TEXT BLOCK →

# iPhone integration, mismatched info displayed



## whitelightning (Dec 6, 2018)

As I get used to the car, the iPhone integration leaves a LOT to be desired.


----------



## JasonF (Oct 26, 2018)

I've had that happen before playing Spotify or Apple Music (I forget which) on my iPhone...except not with this car! It was in my last car, a Mitsubishi! So it's not the Tesla's fault.


----------



## babula (Aug 26, 2018)

whitelightning said:


> As I get used to the car, the iPhone integration leaves a LOT to be desired.
> View attachment 18747


What exactly is wrong with the iPhone integration? Your picture is very blurry but I'm guessing you are referring to the image mismatch? That has nothing to do with phone integration.


----------



## whitelightning (Dec 6, 2018)

It was blurry because low light and a bad shot. I just thought the combination of words was funny. I’m used to CarPlay and this is a big step down even with voice control. I can use Siri but that’s not ideal when the car has its own system.


----------



## kort677 (Sep 17, 2018)

first world issues. I agree carplay is a far superior way to integrate the phone's abilities to the car but sadly tesla did not go that way. I view it as that I bought a car, not an entertainment center. what that means is the value of operation/performance of the car far outweighs the infotainment system offered in the car.


----------



## whitelightning (Dec 6, 2018)

I just ask for a little better integration for calling contacts, or texting. Siri sort of works, but not perfectly.

WHAT THIS EXERCISE ASKS →
[a] Transcribe the iPhone integration thread between "first world issues." and "in the car.", inclusive.
[b] In the iPhone integration thread, what make of car was JasonF driving when the same mismatch happened to him before?
The material after this thread isn't needed for anything here.

DATA PROVIDED →
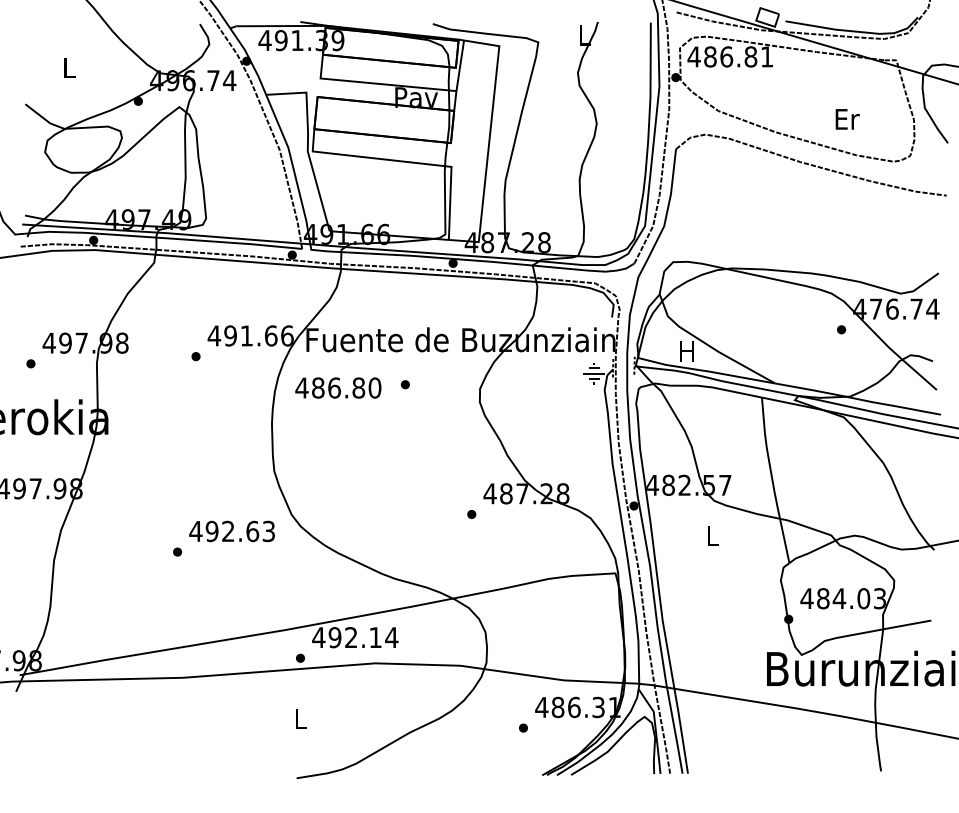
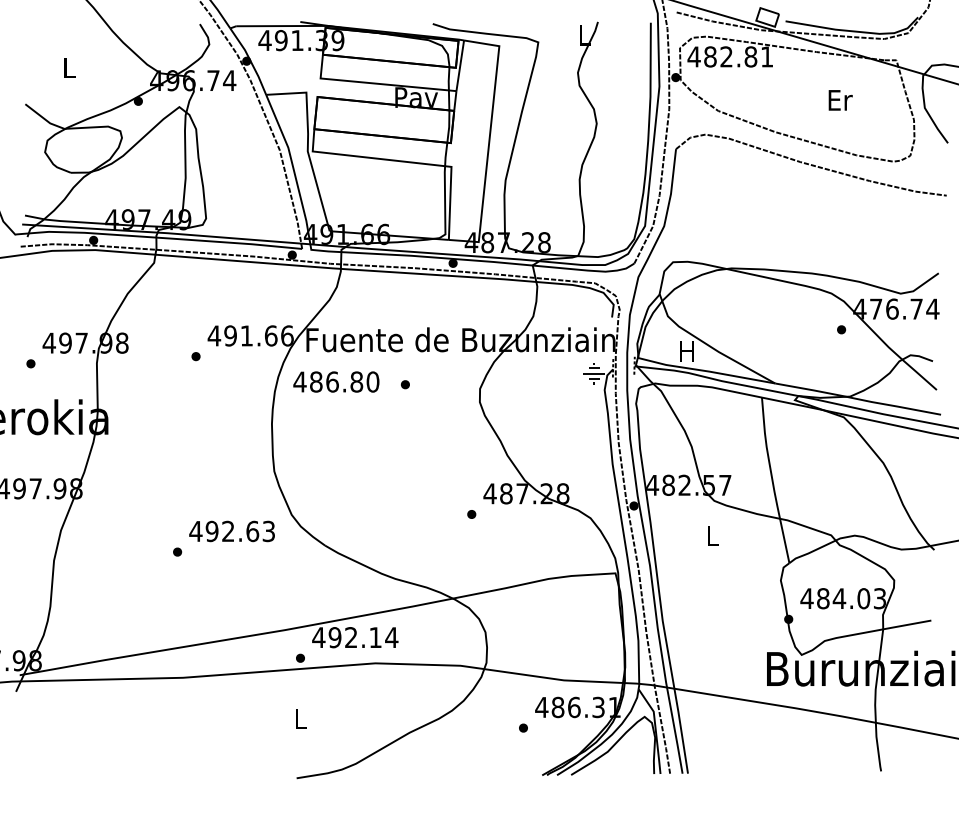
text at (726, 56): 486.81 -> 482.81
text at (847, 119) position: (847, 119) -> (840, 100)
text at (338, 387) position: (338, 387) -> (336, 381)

ANSWERS GIVEN →
[a]
first world issues. I agree carplay is a far superior way to integrate the phone's abilities to the car but sadly tesla did not go that way. I view it as that I bought a car, not an entertainment center. what that means is the value of operation/performance of the car far outweighs the infotainment system offered in the car.

[b] A Mitsubishi.